A Trip to a Firing Range

MAN OF ACTION -- Join Jamie and Sandy as they present forum member John McGregor's submission about your first trip to a shooting range. John is the cohost of the Gunfighter Cast and an instructor for Sig Sauer, so you are in for a real treat here!

Forum member John Mc, AKA John McGregor of the Gunfighter Cast, joins us today with his tips on taking your first trip to a trip to a firing range - from what to bring, what to expect, picking a weapon (if you don't have your own), how to behave on the range and more.  This is a lot of great information from a fantastically experienced presenter.

John left us with some fantastic show notes that he wanted to leave with everyone!

Listen to the podcast itself, with Sandy and Jamie's commentary, at the bottom of this post.

Trip to a typical American commercial gun range to shoot a handgun.

Introduction: John McGregor, Retired Law Enforcement Officer, Firearms Instructor, Adjunct Instructor for Sig Sauer Academy since 2003, host of Gunfighter Cast, a podcast which discusses firearms equipment and training as it relates to self-defense from a military, law enforcement and responsible citizen perspective. www.gunfightercast.com

Manage expectations. Going to a firearms range and renting a pistol is not going to make you an expert shooter, anymore than renting a sportscar is going to make you a race car driver.

If you want to learn to how to be a proficient shooter, consider taking a class. One such class that I teach at Sig Sauer Academy is an 8 hour class called Handgun Orientation.
━━━━━━━━━━━━━━━━━━━━━━━━━━━━━━
- Goal 1 -
In the firing range text, how long is the Handgun Orientation class taught at Sig Sauer Academy?
- Goal 2 -
Continue the firing range text from the point where it stops.
━━━━━━━━━━━━━━━━━━━━━━━━━━━━━━
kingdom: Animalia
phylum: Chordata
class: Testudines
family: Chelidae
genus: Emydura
━━━━━━━━━━━━━━━━━━━━━━━━━━━━━━
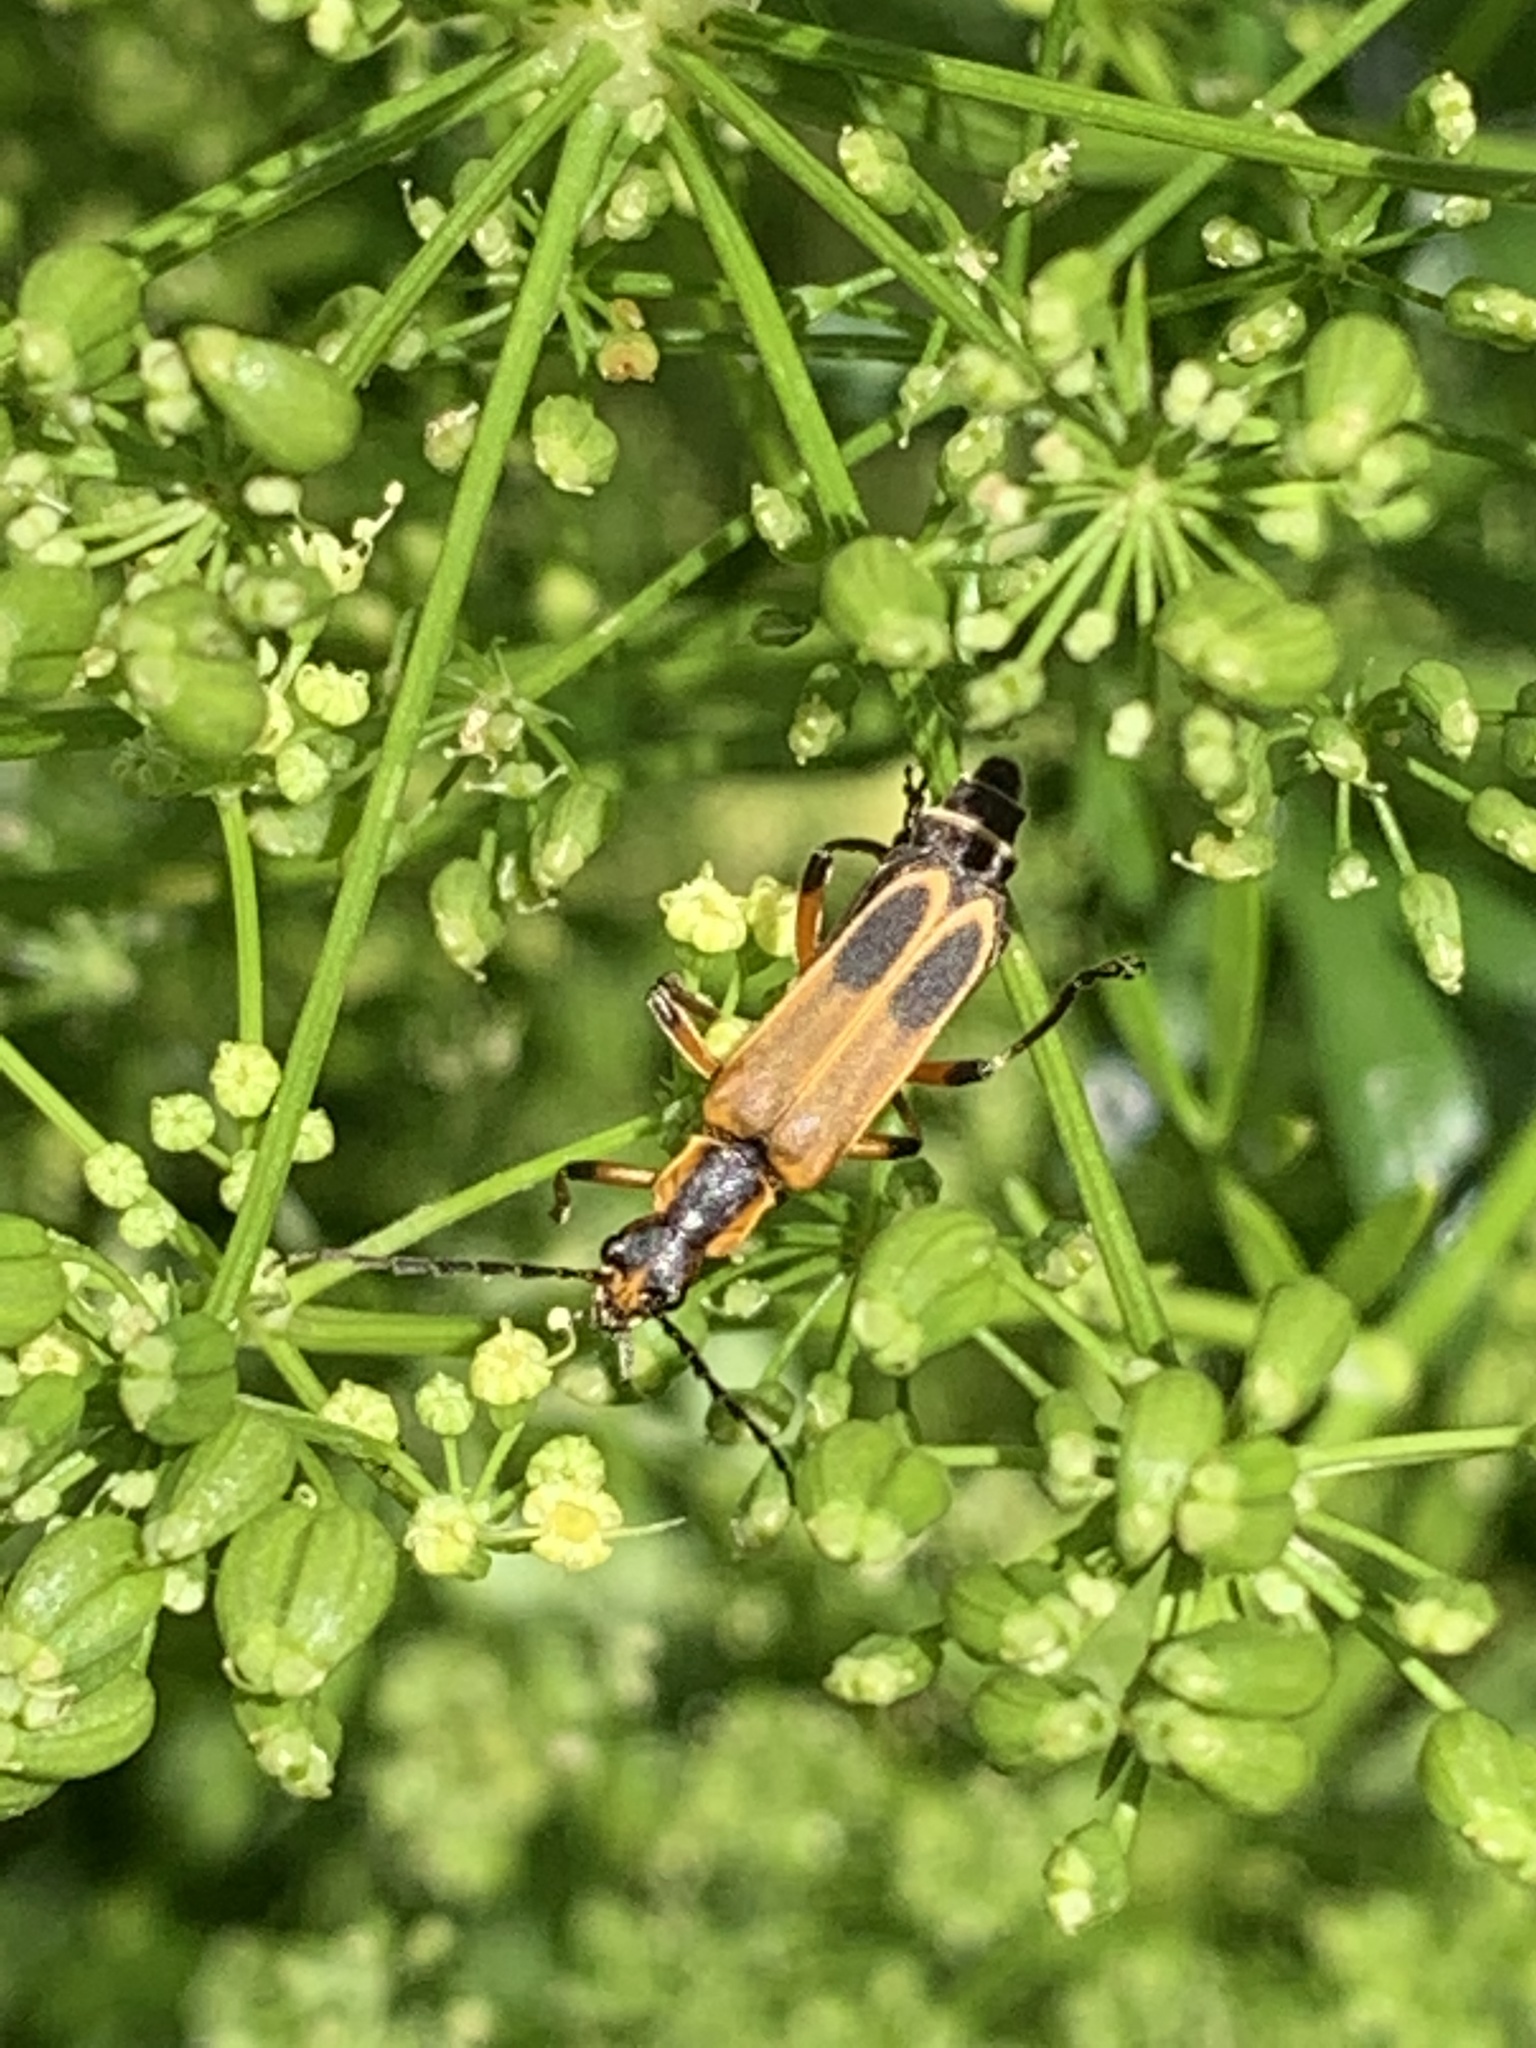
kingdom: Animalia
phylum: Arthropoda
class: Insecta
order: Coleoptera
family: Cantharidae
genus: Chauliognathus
━━━━━━━━━━━━━━━━━━━━━━━━━━━━━━
- Final answer 1 -
8 hours

- Final answer 2 -
In that class we cover:

  • Firearms Safety
  • Different type of handguns and how to load, unload and make sure they are empty
  • Foundational shooting techniques
  • Ammunition and how it works
  • Range drills
  • Firearms maintenance
  • Firearms related laws including Use of Force

There is no way all that can be covered in one brief podcast episode. Think of this episode more like a typical trip to the bowling alley. You are not trying to become a professional bowler, you just want to have some fun and try your skill at hitting something across the room without embarrassing yourself.

Find a commercial firearms range in your area. Just like most businesses it should be clean and well lit. If its dark and dirty, find somewhere else.

TIP ONE: Plan your visit for early in the day during the week. Ranges are typically busiest on during the evenings and on weekends. By going to the range when it is not so busy, you may get some extra attention and not be rushed in a sea of customers.

TIP TWO: Bring a friend. Unfortunately, people have attempted suicide at commercial gun ranges. If you show up alone with no previous firearms experience or concealed carry permit, the range may not let you shoot by yourself.

TIP THREE: Assuming you don't have a handgun of your own, you will need to rent one. Rather than trying to make sense of the 20-30 pistols in the case, ask to shoot a Glock 17.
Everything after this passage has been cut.